12. Der BGH hat zu I ZB 4/98 MDR 2001, 407 = GRUR 2001, 161, bereits darauf hingewiesen, dass Buchstaben, die als Typen-, Serien- oder Modellbezeichnung verwendet werden, nicht unterscheidungskräftig sind. Die Waren der Klassen 7, 10, 11 und 12, für die die Registrierung des Zeichens beantragt wurde, betreffen Fahrzeuge, Maschinen und sonstige technische Apparate, bei denen ein Einzelbuchstabe als Typen-, Serien oder Modellbezeichnung verstanden würde, wodurch das Zeichen hier die Hauptfunktion der Marke als betrieblicher Herkunftshinweis nicht erfüllen kann.

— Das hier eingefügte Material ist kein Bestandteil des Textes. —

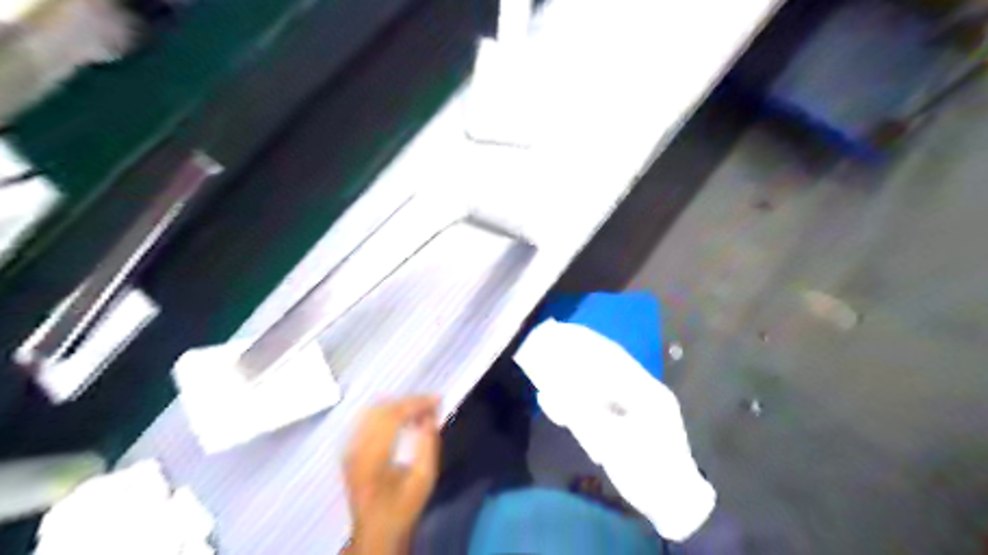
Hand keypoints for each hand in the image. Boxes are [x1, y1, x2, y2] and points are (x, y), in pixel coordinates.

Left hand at [344, 397, 441, 551]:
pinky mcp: (349, 448)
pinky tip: (403, 417)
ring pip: (373, 411)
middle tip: (431, 403)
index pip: (392, 418)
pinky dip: (388, 412)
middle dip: (409, 402)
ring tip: (420, 409)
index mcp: (371, 460)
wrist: (374, 531)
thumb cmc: (402, 508)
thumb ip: (428, 445)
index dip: (415, 404)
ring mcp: (348, 448)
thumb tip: (430, 416)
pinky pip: (368, 418)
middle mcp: (355, 450)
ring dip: (399, 405)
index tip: (437, 400)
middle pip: (381, 410)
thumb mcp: (424, 480)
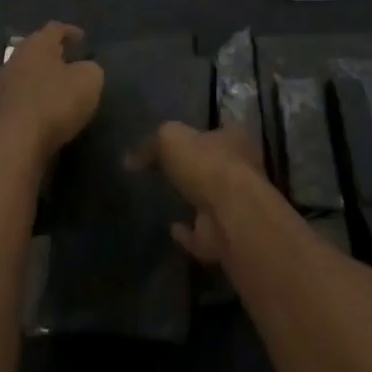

13. Was hingegen die Dienstleistungen der Klassen 35, 39, 44 und 45 betrifft, so ist der Rechtsabteilung nur insoweit zu folgen, als es der Eintragung entgegenstünde, wenn der Einzelbuchstabe als Abkürzung aufgefasst würde, die einen für die beteiligten Verkehrskreise verständlichen Aussagegehalt über die unter diesem Zeichen angebotenen Dienstleistungen aufweist ( Asperger in Kucsko/Schumacher, marken.schutz 2 § 4 MSchG Rz 108). Für Dienstleistungen im Bereich der Telefonie oder Telekommunikation, wo der Buchstabe T durchaus beschreibend aufgefasst werden könnte, wurde die Registrierung nicht beantragt. Dass T als Abkürzung für Tesla die Einheit der magnetischen Flussdichte und als Abkürzung für Tonne eine Gewichtseinheit bezeichnet, ändert nichts daran, dass diese Maßeinheiten im Hinblick auf jene Dienstleistungen, für die die Antragstellerin die Eintragung anstrebt, nicht beschreibend sind ( Ingerl/Rohnke , Markengesetz 3 § 8 MarkenG Rn 158). Im Übrigen ist der Buchstabe T keine gebräuchliche Abkürzung für Therapie, zumal in der Medizin „Th” verwendet wird.

14. Im Übrigen ist die Bezeichnung von Dienstleistungen der Klassen 35, 39, 44 und 45 mit einem Einzelbuchstaben nicht üblich und durchaus ungewöhnlich. Die Bezeichnung einer solchen Dienstleistung mit dem Einzelbuchstaben „T” ist deshalb durchaus geeignet, den angesprochenen Verkehrskreisen anzuzeigen, dass diese Leistung aus einem ganz bestimmten Unternehmen stammt. Da dem Buchstaben T im Hinblick auf jene Dienstleistungen, für die die Registrierung beantragt wurde, Unterscheidungskraft zukommt, war – nachdem auch keine sonstigen Eintragungshindernisse vorliegen – dem Antrag auf Registrierung des Zeichens insoweit stattzugeben.

15. Angesichts der Bedeutung des Markenschutzes im Wirtschaftsleben war auszusprechen, dass der Wert des Entscheidungsgegenstands EUR 30.000 übersteigt.

16. Da keine höchstgerichtliche Rechtsprechung zur Registrierbarkeit von Einzelbuchstaben vorhanden ist, war nach § 59 Abs 1 AußStrG auszusprechen, dass der ordentliche Revisionsrekurs nach § 62 Abs 1 AußStrG zulässig ist.